[Stored data entries]
=== Begin Enclosure ===
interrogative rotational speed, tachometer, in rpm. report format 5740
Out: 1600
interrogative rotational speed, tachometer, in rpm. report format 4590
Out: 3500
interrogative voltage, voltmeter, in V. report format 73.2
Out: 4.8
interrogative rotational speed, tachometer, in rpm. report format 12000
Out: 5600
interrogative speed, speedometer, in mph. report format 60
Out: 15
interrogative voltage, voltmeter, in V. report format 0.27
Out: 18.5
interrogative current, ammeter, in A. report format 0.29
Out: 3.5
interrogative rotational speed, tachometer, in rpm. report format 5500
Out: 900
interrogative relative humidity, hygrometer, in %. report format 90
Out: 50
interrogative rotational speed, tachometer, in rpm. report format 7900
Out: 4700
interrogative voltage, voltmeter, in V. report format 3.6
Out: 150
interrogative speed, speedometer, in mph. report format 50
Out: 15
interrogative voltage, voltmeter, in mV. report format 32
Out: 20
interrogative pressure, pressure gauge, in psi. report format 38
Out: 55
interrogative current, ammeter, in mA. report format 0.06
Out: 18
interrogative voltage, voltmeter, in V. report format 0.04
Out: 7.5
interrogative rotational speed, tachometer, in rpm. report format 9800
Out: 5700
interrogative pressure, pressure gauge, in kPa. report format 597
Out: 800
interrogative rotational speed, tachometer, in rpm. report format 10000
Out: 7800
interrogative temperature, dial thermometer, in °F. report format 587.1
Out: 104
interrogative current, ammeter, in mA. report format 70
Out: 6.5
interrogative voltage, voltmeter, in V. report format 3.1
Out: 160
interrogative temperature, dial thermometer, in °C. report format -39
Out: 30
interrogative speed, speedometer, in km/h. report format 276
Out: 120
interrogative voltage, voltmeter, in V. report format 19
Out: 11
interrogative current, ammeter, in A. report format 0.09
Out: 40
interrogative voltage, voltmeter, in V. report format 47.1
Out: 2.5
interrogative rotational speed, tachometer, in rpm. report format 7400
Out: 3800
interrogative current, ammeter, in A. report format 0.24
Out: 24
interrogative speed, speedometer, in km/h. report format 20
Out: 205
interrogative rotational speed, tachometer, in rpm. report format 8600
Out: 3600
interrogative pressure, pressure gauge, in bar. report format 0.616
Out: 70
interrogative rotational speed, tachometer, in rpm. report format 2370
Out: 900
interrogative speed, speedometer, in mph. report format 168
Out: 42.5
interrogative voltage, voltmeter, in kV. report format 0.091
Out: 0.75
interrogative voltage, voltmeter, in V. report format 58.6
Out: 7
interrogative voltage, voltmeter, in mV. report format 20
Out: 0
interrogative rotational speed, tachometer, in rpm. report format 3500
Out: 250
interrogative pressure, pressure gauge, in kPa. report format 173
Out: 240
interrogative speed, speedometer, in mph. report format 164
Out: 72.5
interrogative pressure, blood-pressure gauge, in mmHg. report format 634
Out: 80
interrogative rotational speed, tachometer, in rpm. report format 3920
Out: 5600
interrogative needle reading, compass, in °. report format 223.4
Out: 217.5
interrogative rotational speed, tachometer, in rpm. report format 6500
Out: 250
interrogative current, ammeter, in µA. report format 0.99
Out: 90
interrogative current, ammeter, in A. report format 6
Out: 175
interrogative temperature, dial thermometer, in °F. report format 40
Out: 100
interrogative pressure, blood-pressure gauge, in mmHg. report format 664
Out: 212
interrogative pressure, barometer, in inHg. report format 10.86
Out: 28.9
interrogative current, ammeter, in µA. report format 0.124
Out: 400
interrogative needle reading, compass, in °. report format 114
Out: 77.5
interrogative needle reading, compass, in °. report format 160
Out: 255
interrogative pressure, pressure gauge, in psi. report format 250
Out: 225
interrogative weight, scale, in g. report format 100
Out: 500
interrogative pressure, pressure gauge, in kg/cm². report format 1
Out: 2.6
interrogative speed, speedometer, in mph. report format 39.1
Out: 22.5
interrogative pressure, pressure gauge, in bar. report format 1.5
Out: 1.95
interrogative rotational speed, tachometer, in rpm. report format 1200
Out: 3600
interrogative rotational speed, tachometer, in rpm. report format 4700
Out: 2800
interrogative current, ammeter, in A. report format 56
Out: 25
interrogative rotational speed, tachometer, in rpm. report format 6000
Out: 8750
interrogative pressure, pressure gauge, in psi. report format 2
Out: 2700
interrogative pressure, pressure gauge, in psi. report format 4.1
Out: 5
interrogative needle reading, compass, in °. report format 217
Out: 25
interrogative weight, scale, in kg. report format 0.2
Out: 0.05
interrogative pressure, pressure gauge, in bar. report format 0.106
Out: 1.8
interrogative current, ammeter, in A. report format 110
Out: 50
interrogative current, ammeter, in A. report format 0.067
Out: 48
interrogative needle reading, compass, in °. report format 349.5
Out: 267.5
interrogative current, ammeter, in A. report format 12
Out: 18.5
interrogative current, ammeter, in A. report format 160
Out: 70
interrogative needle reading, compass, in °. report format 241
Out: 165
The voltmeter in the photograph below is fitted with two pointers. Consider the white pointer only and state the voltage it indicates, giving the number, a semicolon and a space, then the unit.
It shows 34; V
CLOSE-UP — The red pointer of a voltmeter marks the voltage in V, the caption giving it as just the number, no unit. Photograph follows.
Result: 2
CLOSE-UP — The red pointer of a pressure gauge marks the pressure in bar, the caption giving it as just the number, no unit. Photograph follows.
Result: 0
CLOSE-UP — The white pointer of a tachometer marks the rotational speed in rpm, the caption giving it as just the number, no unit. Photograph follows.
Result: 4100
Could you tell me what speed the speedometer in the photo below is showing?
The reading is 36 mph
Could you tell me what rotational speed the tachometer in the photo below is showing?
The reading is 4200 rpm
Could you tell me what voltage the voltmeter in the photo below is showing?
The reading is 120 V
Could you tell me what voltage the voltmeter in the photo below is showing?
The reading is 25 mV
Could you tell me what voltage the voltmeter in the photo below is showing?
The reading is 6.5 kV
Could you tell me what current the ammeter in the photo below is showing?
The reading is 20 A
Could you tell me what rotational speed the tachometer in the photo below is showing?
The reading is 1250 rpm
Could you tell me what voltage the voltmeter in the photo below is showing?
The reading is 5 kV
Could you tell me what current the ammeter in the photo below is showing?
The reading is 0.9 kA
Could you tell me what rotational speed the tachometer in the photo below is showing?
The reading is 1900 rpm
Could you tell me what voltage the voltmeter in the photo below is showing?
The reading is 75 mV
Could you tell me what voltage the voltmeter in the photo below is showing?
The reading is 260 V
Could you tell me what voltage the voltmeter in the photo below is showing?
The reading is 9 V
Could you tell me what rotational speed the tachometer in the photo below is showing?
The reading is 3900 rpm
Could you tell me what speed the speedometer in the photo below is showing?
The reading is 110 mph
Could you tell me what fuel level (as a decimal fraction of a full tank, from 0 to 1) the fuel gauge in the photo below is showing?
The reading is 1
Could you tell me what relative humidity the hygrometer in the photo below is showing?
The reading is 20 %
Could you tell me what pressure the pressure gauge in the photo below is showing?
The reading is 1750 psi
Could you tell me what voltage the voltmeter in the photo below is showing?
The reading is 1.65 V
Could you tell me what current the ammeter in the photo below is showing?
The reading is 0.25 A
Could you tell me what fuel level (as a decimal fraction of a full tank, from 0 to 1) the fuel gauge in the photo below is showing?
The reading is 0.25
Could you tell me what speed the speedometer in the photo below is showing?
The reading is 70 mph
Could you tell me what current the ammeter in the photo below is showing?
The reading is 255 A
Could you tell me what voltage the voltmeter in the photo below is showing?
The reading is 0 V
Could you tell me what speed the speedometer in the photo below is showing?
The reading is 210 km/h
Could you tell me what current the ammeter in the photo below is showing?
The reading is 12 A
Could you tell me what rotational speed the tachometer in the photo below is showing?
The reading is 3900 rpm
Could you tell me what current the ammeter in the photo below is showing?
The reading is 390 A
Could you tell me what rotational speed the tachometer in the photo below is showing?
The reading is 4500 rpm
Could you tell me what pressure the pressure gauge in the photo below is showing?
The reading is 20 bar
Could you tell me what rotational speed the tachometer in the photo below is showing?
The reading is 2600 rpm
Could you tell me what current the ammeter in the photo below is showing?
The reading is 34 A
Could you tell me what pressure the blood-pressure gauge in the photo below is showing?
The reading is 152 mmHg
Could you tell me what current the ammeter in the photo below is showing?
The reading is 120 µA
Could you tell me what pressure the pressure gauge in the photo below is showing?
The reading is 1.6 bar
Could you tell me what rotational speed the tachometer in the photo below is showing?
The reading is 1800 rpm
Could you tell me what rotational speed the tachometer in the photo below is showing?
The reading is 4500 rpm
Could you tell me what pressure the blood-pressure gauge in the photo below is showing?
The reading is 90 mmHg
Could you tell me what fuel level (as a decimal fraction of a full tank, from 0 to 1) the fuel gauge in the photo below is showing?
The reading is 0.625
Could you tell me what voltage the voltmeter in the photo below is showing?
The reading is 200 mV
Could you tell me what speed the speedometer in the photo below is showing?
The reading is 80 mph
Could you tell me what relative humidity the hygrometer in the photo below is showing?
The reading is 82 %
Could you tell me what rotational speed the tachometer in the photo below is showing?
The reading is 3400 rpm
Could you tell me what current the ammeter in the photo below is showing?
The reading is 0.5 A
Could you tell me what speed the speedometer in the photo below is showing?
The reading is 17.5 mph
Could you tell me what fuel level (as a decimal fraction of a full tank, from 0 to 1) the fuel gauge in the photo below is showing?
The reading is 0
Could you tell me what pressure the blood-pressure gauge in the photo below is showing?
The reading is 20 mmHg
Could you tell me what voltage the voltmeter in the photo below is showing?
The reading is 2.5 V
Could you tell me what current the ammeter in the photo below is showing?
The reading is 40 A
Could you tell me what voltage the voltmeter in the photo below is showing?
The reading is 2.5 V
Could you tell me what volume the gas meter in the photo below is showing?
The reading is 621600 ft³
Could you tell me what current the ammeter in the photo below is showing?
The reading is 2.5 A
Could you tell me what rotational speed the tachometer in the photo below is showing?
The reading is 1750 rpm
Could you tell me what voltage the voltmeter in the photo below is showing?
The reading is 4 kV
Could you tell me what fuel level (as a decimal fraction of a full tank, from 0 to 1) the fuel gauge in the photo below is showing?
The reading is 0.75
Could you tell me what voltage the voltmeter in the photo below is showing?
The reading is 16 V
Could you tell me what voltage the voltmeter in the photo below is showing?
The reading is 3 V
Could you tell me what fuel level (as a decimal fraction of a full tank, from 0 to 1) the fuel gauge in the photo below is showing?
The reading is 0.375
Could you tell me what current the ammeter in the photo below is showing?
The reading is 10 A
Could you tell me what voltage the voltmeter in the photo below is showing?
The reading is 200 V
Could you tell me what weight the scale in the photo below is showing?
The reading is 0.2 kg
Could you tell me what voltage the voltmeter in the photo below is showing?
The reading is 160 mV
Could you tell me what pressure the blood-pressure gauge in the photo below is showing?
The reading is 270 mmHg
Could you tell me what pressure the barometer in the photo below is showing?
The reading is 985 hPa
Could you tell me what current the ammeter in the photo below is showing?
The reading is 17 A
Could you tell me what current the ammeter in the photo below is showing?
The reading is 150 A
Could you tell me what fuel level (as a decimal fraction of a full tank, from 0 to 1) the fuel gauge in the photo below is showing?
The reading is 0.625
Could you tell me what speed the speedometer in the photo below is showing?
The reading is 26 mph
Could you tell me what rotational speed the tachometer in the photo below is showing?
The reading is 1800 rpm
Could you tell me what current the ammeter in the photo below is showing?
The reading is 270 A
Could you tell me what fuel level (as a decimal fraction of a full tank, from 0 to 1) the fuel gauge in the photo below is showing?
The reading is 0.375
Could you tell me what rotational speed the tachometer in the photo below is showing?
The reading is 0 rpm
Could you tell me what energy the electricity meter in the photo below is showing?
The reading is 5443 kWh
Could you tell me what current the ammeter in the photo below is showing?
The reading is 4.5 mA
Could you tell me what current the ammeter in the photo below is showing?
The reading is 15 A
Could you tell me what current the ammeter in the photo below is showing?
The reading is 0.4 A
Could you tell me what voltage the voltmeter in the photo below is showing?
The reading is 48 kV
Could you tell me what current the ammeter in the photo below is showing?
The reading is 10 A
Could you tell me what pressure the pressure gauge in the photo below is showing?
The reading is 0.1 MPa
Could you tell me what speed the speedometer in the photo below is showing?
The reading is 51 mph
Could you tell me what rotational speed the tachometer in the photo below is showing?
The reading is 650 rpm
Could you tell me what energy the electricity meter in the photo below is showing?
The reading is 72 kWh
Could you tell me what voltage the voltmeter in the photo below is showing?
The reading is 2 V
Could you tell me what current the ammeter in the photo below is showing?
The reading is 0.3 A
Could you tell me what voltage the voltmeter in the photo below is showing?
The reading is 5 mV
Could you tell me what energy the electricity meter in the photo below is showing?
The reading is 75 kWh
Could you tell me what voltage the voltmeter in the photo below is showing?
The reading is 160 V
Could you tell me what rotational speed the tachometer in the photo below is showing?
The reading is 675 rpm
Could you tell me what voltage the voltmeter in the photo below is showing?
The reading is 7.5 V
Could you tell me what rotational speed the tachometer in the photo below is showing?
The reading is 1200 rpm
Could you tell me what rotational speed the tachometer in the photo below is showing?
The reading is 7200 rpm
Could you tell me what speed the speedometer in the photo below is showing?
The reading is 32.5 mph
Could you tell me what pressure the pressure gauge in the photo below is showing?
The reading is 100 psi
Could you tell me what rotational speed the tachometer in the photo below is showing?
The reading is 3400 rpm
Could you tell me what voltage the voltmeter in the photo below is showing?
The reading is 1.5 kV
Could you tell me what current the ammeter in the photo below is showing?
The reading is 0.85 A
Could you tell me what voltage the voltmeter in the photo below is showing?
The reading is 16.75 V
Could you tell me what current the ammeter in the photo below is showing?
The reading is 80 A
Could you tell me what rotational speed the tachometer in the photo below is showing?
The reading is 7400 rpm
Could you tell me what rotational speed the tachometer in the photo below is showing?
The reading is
=== End Enclosure ===
*Your task*
Identify each line of the material above that contains the string "mmHg", and copy every such line in full. Treat the match as case-sensitive.

*Problem solution*
interrogative pressure, blood-pressure gauge, in mmHg. report format 634
interrogative pressure, blood-pressure gauge, in mmHg. report format 664
The reading is 152 mmHg
The reading is 90 mmHg
The reading is 20 mmHg
The reading is 270 mmHg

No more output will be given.